Required work.
Reproduce every line of the entries below, character for character, keeping the same order and line breaks.

Records for processing.
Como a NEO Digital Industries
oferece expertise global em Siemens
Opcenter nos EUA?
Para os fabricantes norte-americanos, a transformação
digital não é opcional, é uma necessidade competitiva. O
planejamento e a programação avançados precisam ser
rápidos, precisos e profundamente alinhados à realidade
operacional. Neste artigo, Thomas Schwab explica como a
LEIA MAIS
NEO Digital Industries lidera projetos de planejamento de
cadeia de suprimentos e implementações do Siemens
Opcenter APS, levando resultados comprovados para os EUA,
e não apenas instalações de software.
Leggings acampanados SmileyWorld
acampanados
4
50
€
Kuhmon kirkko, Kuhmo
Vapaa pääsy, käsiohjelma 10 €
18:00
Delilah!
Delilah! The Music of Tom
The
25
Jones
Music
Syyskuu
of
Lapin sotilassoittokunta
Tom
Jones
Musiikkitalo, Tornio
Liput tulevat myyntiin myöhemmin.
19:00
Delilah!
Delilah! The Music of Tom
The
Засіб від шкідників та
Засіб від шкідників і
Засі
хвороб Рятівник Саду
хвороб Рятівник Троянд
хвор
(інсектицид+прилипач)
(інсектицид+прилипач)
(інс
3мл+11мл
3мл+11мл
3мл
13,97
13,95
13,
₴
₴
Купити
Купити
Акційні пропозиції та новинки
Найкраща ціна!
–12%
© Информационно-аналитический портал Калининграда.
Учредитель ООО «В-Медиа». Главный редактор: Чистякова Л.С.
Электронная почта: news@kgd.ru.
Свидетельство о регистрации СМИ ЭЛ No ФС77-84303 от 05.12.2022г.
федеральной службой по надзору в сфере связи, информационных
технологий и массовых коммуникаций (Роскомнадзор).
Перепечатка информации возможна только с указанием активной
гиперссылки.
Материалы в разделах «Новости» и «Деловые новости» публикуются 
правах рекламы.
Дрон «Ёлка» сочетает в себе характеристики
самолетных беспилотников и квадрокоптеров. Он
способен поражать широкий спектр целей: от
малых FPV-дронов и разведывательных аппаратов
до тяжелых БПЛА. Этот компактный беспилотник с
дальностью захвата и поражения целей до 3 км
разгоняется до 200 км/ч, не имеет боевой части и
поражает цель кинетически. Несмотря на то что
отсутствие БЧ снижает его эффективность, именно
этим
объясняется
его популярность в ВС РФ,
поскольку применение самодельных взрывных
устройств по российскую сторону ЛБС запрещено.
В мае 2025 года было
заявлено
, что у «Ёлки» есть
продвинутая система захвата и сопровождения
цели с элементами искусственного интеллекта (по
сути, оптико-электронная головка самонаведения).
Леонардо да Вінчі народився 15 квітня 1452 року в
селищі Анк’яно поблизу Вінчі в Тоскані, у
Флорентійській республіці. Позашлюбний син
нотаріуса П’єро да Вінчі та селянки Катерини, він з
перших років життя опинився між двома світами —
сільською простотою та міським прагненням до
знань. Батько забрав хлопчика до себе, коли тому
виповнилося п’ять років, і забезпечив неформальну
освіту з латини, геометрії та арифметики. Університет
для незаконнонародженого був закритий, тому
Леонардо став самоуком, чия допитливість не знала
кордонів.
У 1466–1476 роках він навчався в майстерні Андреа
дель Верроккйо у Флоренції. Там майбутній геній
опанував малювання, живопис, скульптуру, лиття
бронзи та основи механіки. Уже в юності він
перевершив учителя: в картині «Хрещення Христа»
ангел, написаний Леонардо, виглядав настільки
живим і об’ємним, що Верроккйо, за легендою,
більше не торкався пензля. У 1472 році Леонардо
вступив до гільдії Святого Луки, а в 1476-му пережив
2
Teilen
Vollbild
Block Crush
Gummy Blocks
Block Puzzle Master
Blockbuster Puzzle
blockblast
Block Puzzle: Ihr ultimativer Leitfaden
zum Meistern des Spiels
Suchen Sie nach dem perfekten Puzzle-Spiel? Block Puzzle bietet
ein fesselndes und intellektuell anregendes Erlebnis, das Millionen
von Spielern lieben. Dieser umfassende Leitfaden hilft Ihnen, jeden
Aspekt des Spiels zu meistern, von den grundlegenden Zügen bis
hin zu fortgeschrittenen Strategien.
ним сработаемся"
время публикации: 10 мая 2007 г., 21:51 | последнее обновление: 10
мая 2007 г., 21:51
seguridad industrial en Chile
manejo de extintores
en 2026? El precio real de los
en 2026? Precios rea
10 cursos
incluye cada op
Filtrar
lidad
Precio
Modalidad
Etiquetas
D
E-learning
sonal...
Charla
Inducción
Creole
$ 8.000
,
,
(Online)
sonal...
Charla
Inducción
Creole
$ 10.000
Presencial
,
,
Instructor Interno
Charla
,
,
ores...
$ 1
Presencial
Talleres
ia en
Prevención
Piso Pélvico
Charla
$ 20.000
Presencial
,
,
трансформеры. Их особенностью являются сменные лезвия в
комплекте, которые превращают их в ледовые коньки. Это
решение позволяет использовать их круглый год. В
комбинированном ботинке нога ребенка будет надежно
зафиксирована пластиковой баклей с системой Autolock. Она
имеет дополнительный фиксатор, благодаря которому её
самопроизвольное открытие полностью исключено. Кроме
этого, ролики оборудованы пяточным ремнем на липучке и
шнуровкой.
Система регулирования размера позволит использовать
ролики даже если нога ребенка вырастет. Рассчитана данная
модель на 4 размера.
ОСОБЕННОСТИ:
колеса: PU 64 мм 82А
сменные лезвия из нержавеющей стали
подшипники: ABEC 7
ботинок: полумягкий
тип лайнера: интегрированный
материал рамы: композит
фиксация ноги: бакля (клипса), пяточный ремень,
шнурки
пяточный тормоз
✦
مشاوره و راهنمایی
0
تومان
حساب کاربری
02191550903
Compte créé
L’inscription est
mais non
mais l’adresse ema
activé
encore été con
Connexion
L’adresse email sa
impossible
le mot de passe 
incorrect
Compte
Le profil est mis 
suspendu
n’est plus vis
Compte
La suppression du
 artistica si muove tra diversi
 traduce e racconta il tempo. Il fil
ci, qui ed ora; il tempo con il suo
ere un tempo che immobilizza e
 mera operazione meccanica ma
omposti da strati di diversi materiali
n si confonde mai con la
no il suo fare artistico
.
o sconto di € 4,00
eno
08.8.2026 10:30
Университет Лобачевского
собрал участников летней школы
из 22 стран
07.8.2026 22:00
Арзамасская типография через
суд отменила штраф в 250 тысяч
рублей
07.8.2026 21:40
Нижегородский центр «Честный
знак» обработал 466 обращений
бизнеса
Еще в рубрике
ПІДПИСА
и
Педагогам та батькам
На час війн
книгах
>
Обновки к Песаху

Written answer.
Como a NEO Digital Industries
oferece expertise global em Siemens
Opcenter nos EUA?
Para os fabricantes norte-americanos, a transformação
digital não é opcional, é uma necessidade competitiva. O
planejamento e a programação avançados precisam ser
rápidos, precisos e profundamente alinhados à realidade
operacional. Neste artigo, Thomas Schwab explica como a
LEIA MAIS
NEO Digital Industries lidera projetos de planejamento de
cadeia de suprimentos e implementações do Siemens
Opcenter APS, levando resultados comprovados para os EUA,
e não apenas instalações de software.
Leggings acampanados SmileyWorld
acampanados
4
50
€
Kuhmon kirkko, Kuhmo
Vapaa pääsy, käsiohjelma 10 €
18:00
Delilah!
Delilah! The Music of Tom
The
25
Jones
Music
Syyskuu
of
Lapin sotilassoittokunta
Tom
Jones
Musiikkitalo, Tornio
Liput tulevat myyntiin myöhemmin.
19:00
Delilah!
Delilah! The Music of Tom
The
Засіб від шкідників та
Засіб від шкідників і
Засі
хвороб Рятівник Саду
хвороб Рятівник Троянд
хвор
(інсектицид+прилипач)
(інсектицид+прилипач)
(інс
3мл+11мл
3мл+11мл
3мл
13,97
13,95
13,
₴
₴
Купити
Купити
Акційні пропозиції та новинки
Найкраща ціна!
–12%
© Информационно-аналитический портал Калининграда.
Учредитель ООО «В-Медиа». Главный редактор: Чистякова Л.С.
Электронная почта: news@kgd.ru.
Свидетельство о регистрации СМИ ЭЛ No ФС77-84303 от 05.12.2022г.
федеральной службой по надзору в сфере связи, информационных
технологий и массовых коммуникаций (Роскомнадзор).
Перепечатка информации возможна только с указанием активной
гиперссылки.
Материалы в разделах «Новости» и «Деловые новости» публикуются 
правах рекламы.
Дрон «Ёлка» сочетает в себе характеристики
самолетных беспилотников и квадрокоптеров. Он
способен поражать широкий спектр целей: от
малых FPV-дронов и разведывательных аппаратов
до тяжелых БПЛА. Этот компактный беспилотник с
дальностью захвата и поражения целей до 3 км
разгоняется до 200 км/ч, не имеет боевой части и
поражает цель кинетически. Несмотря на то что
отсутствие БЧ снижает его эффективность, именно
этим
объясняется
его популярность в ВС РФ,
поскольку применение самодельных взрывных
устройств по российскую сторону ЛБС запрещено.
В мае 2025 года было
заявлено
, что у «Ёлки» есть
продвинутая система захвата и сопровождения
цели с элементами искусственного интеллекта (по
сути, оптико-электронная головка самонаведения).
Леонардо да Вінчі народився 15 квітня 1452 року в
селищі Анк’яно поблизу Вінчі в Тоскані, у
Флорентійській республіці. Позашлюбний син
нотаріуса П’єро да Вінчі та селянки Катерини, він з
перших років життя опинився між двома світами —
сільською простотою та міським прагненням до
знань. Батько забрав хлопчика до себе, коли тому
виповнилося п’ять років, і забезпечив неформальну
освіту з латини, геометрії та арифметики. Університет
для незаконнонародженого був закритий, тому
Леонардо став самоуком, чия допитливість не знала
кордонів.
У 1466–1476 роках він навчався в майстерні Андреа
дель Верроккйо у Флоренції. Там майбутній геній
опанував малювання, живопис, скульптуру, лиття
бронзи та основи механіки. Уже в юності він
перевершив учителя: в картині «Хрещення Христа»
ангел, написаний Леонардо, виглядав настільки
живим і об’ємним, що Верроккйо, за легендою,
більше не торкався пензля. У 1472 році Леонардо
вступив до гільдії Святого Луки, а в 1476-му пережив
2
Teilen
Vollbild
Block Crush
Gummy Blocks
Block Puzzle Master
Blockbuster Puzzle
blockblast
Block Puzzle: Ihr ultimativer Leitfaden
zum Meistern des Spiels
Suchen Sie nach dem perfekten Puzzle-Spiel? Block Puzzle bietet
ein fesselndes und intellektuell anregendes Erlebnis, das Millionen
von Spielern lieben. Dieser umfassende Leitfaden hilft Ihnen, jeden
Aspekt des Spiels zu meistern, von den grundlegenden Zügen bis
hin zu fortgeschrittenen Strategien.
ним сработаемся"
время публикации: 10 мая 2007 г., 21:51 | последнее обновление: 10
мая 2007 г., 21:51
seguridad industrial en Chile
manejo de extintores
en 2026? El precio real de los
en 2026? Precios rea
10 cursos
incluye cada op
Filtrar
lidad
Precio
Modalidad
Etiquetas
D
E-learning
sonal...
Charla
Inducción
Creole
$ 8.000
,
,
(Online)
sonal...
Charla
Inducción
Creole
$ 10.000
Presencial
,
,
Instructor Interno
Charla
,
,
ores...
$ 1
Presencial
Talleres
ia en
Prevención
Piso Pélvico
Charla
$ 20.000
Presencial
,
,
трансформеры. Их особенностью являются сменные лезвия в
комплекте, которые превращают их в ледовые коньки. Это
решение позволяет использовать их круглый год. В
комбинированном ботинке нога ребенка будет надежно
зафиксирована пластиковой баклей с системой Autolock. Она
имеет дополнительный фиксатор, благодаря которому её
самопроизвольное открытие полностью исключено. Кроме
этого, ролики оборудованы пяточным ремнем на липучке и
шнуровкой.
Система регулирования размера позволит использовать
ролики даже если нога ребенка вырастет. Рассчитана данная
модель на 4 размера.
ОСОБЕННОСТИ:
колеса: PU 64 мм 82А
сменные лезвия из нержавеющей стали
подшипники: ABEC 7
ботинок: полумягкий
тип лайнера: интегрированный
материал рамы: композит
фиксация ноги: бакля (клипса), пяточный ремень,
шнурки
пяточный тормоз
✦
مشاوره و راهنمایی
0
تومان
حساب کاربری
02191550903
Compte créé
L’inscription est
mais non
mais l’adresse ema
activé
encore été con
Connexion
L’adresse email sa
impossible
le mot de passe 
incorrect
Compte
Le profil est mis 
suspendu
n’est plus vis
Compte
La suppression du
 artistica si muove tra diversi
 traduce e racconta il tempo. Il fil
ci, qui ed ora; il tempo con il suo
ere un tempo che immobilizza e
 mera operazione meccanica ma
omposti da strati di diversi materiali
n si confonde mai con la
no il suo fare artistico
.
o sconto di € 4,00
eno
08.8.2026 10:30
Университет Лобачевского
собрал участников летней школы
из 22 стран
07.8.2026 22:00
Арзамасская типография через
суд отменила штраф в 250 тысяч
рублей
07.8.2026 21:40
Нижегородский центр «Честный
знак» обработал 466 обращений
бизнеса
Еще в рубрике
ПІДПИСА
и
Педагогам та батькам
На час війн
книгах
>
Обновки к Песаху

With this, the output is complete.